Водитель недоверчиво скосился на нее и до конца поездки не проронил больше ни слова.
Как могла быстро Дарья протащила Машку сначала до лифта, а потом от лифта до квартиры. Никто из соседей ей не попался, и за это она вознесла небесам небольшую молитвенную импровизацию, а дома, переодев Машку в пижаму, усадила ее на кухне и поставила перед ней тарелку гречневой каши с молоком.

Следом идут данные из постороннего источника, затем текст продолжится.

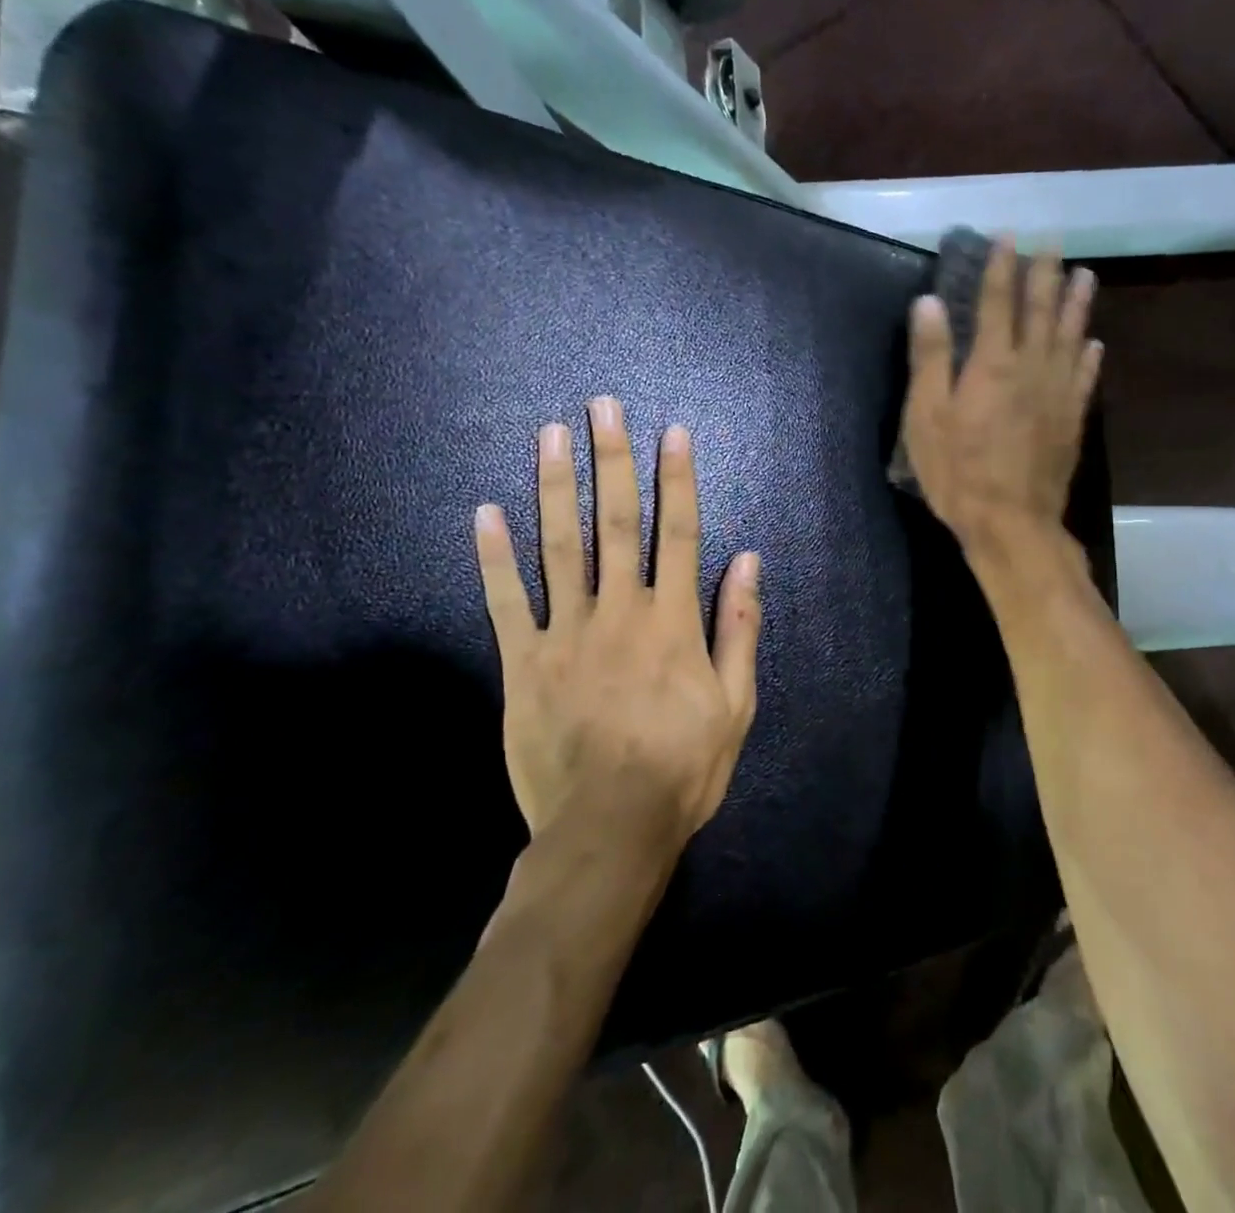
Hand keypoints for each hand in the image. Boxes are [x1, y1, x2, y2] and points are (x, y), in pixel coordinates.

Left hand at [473, 397, 761, 840]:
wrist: (609, 828)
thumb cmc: (683, 766)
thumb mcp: (736, 704)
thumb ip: (739, 629)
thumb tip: (749, 563)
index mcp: (672, 621)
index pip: (678, 533)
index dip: (677, 480)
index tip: (672, 434)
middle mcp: (620, 612)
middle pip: (616, 523)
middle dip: (612, 460)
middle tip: (602, 407)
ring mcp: (566, 634)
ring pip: (560, 547)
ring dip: (557, 486)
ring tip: (551, 435)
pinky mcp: (523, 663)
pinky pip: (506, 602)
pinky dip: (494, 556)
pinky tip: (485, 512)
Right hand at [901, 241, 1101, 551]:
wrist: (1011, 522)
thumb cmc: (958, 472)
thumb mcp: (927, 416)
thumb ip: (930, 357)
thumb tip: (929, 302)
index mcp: (992, 363)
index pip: (999, 302)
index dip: (1002, 266)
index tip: (1009, 235)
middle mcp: (1031, 367)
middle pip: (1041, 310)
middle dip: (1045, 273)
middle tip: (1054, 242)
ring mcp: (1057, 393)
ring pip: (1070, 336)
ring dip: (1077, 303)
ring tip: (1084, 275)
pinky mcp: (1071, 420)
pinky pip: (1084, 378)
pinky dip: (1089, 356)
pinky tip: (1094, 343)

Сунув ей в руку ложку, она отошла к подоконнику и принялась наблюдать. Машка старательно черпала кашу, правда выпуклой стороной ложки, и с удовольствием ее облизывала, хитренько поглядывая на мать. Дарье даже пришло в голову, что Машка притворяется. Вот-вот захохочет и скажет: «Разыграли дурака на четыре кулака!». Повинуясь призрачной надежде, она облизнула губы и как могла спокойно и внушительно произнесла:
- Ну, все, хватит. Признайся, что ты все это затеяла, чтобы вернуться домой. Я не буду ругаться. Мы даже обсуждать это не будем. Никогда. Я обещаю. Вместо этого пойдем и купим тебе новое платье. Согласна?
Машка кивнула.
- Тогда прекрати кривляться… Сейчас же!
В ответ Машка радостно ударила кулаком по ребру тарелки, отчего та кувыркнулась и разбилась, заляпав пол и стены. Дарья подскочила, отвесила дочери подзатыльник и проволокла за шиворот до детской. Впихнув ее в комнату, она тут же захлопнула дверь и повернула ключ на два оборота.